If your models of reality don’t well map reality, don’t jibe smoothly with experience, make better models, redraft your maps: from scratch if necessary.
This wisdom is not natural to human individuals. Science is rare. No individual can be a "scientist" 100% of the time.
This wisdom is anathema to societies. Societies routinely stretch the bottom of their budget to buttress beliefs that have bumped against experience. Where the university has invested in Newtonian physics, it will resist relativity. Where the university has invested in relativity physics, it will resist quantum incompatibility. Where the Temple has elected its Sanhedrin, it will resist Christ. And where the Temple has accepted the rule of Caesar -- and which temple has not, it will compromise. Caiaphas can interrupt and contradict Jesus, Pilat can judge Jesus without any obligation to demonstrate understanding of what Jesus says: only what Caesar says.
The middle part of the previous paragraph instantly distanced the religious, the latter part alienated the scientists. That’s tough, I hold to the relationship, the apotheosis of reason doesn’t suspend homeostasis.
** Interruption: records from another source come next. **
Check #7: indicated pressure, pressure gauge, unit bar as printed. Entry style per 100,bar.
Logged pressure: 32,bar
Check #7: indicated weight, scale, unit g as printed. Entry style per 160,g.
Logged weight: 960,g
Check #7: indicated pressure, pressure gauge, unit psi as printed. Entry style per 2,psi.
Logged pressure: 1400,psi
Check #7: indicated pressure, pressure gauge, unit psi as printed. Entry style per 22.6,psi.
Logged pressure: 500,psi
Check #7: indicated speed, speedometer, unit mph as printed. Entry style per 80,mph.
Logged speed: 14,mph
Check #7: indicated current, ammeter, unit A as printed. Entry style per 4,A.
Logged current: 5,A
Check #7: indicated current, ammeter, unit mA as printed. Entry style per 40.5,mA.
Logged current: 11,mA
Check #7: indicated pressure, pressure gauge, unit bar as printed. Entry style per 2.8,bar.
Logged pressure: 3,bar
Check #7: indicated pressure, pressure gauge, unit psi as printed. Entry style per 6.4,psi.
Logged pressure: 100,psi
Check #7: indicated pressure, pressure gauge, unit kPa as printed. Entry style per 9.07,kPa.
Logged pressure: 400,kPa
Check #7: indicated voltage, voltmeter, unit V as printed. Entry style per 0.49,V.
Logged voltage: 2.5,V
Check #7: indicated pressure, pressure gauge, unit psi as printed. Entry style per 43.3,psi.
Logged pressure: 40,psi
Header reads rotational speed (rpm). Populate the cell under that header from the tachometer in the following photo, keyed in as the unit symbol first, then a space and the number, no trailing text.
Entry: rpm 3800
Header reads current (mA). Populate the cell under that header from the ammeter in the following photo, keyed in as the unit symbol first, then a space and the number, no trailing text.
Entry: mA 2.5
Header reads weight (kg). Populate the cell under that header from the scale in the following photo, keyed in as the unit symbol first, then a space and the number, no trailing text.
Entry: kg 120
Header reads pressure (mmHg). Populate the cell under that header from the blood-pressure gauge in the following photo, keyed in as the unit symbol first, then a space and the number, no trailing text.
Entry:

Besides, Michael Behe claims that most scientists do believe in god (the god of order, the god of design), and I suspect that Behe is right: in more than one thing.
Anyone still here: please understand: I use Christ as a symbol, and Jesus too. There’s no dogma in my meaning. There’s a little bit of "Christ" in any revolutionary, any ugly duckling, anyone blocked from the table. I don’t mean that there is an independent thing, immortal, infallible, and 100% a Christ. And I certainly don’t mean that a man called Jesus and crucified two thousand years ago was the only one to try to upgrade a church, a culture, and get kicked in the face.
Science too is based in belief, but science contrasts with religion in that science is supposed to welcome new maps whereas churches are fortified against review.
My piece on Falsification: No Truth Without It: The Wason Test has been at Knatz.com for five years and counting. The above is today’s revisit.